- _SELECTED TEXT_
I wrote a code that returns the count of distinct case-insensitive alphabetic characters and numeric digits that occur more than once in the input string. Here's my code:
def duplicate_count(text):
sum_low = 0
dic_low = []
sum_up = 0
dic_up = []
sum_num = 0
dic_num = []
total = 0
for i in text:
if i.isalpha():
if i.islower() and text.count(i) > 1 and i not in dic_low:
dic_low.append(i)
sum_low = sum_low + 1
elif i.isupper() and text.count(i) > 1 and i not in dic_up:
dic_up.append(i)
sum_up = sum_up + 1
elif i.isdigit() and text.count(i) > 1 and i not in dic_num:
dic_num.append(i)
sum_num = sum_num + 1
total = sum_low + sum_up + sum_num
print (total)
The problem is, I noticed that when I missed parenthesis after "if i.isalpha()" this code worked perfectly with alphabetic characters but appeared to ignore digits, so for instance if I passed "aabbcdeBBAA" it printed "4", but if the argument was "11336" it printed "0". Later I found out that the parenthesis had been missed and corrected it, and the code started to work normally, but I still don't understand what the problem was. There was no any TraceBack, so I guess the problem was in missing parenthesis. Why does it make such a big difference?

- _ENTRIES SHOWN_
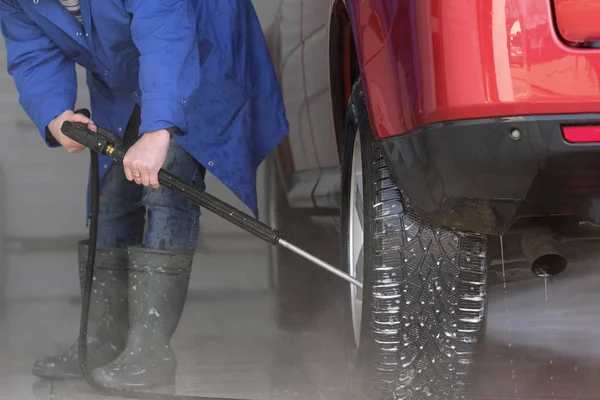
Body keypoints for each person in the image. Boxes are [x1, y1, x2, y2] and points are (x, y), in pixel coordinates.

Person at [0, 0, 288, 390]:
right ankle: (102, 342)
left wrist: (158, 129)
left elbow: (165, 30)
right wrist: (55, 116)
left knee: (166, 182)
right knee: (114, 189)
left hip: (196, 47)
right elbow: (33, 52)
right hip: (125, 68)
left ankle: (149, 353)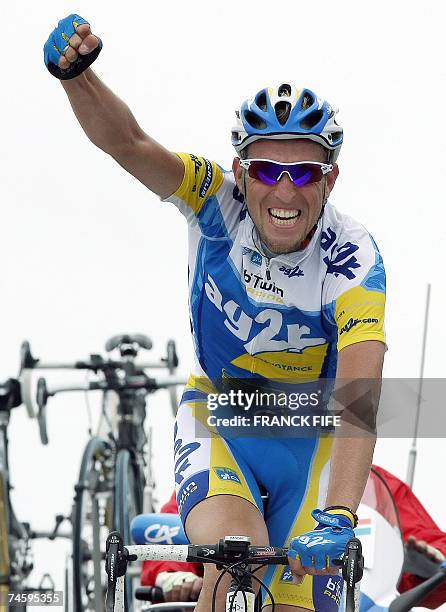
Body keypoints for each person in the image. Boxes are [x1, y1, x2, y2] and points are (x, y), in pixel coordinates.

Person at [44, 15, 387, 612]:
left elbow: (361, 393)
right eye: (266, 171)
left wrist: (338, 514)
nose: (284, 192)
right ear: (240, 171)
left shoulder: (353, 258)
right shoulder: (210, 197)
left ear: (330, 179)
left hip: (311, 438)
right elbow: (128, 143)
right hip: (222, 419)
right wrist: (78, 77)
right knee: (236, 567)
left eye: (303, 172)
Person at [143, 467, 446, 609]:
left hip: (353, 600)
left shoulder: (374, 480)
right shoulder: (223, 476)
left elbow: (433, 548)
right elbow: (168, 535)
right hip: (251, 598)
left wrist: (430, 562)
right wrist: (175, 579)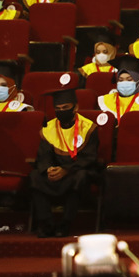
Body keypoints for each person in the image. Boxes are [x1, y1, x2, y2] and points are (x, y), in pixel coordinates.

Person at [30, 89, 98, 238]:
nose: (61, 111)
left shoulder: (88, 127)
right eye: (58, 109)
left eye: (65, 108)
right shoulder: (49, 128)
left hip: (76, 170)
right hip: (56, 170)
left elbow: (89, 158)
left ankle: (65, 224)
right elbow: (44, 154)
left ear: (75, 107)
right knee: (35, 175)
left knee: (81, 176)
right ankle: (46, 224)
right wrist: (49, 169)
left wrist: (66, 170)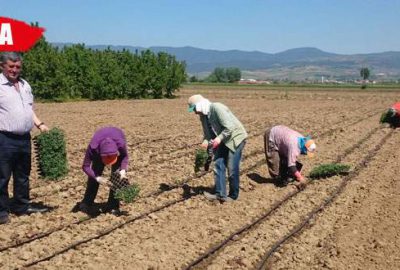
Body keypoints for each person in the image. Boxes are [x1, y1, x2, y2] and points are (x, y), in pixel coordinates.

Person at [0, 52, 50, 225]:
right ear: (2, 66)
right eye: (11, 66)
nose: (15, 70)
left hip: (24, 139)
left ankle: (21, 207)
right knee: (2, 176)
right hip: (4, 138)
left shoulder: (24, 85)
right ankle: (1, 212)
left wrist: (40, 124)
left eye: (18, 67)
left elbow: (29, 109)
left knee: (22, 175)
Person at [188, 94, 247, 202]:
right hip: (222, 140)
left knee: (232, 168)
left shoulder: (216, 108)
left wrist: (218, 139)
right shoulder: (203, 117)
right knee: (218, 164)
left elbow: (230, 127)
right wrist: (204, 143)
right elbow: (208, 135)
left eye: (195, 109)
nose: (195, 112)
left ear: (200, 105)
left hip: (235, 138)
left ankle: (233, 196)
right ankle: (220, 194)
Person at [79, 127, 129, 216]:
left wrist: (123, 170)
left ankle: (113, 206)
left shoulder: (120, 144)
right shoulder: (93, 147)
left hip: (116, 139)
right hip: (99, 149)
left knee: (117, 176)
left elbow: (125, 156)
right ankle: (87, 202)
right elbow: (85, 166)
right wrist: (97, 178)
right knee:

- _EXERCISE PROMPT_
Can you write out the forum post above word for word, starting at "sum_low = sum_low" and ending at "print (total)"?

- _EXERCISE SOLUTION_
sum_low = sum_low + 1
elif i.isupper() and text.count(i) > 1 and i not in dic_up:
dic_up.append(i)
sum_up = sum_up + 1
elif i.isdigit() and text.count(i) > 1 and i not in dic_num:
dic_num.append(i)
sum_num = sum_num + 1
total = sum_low + sum_up + sum_num
print (total)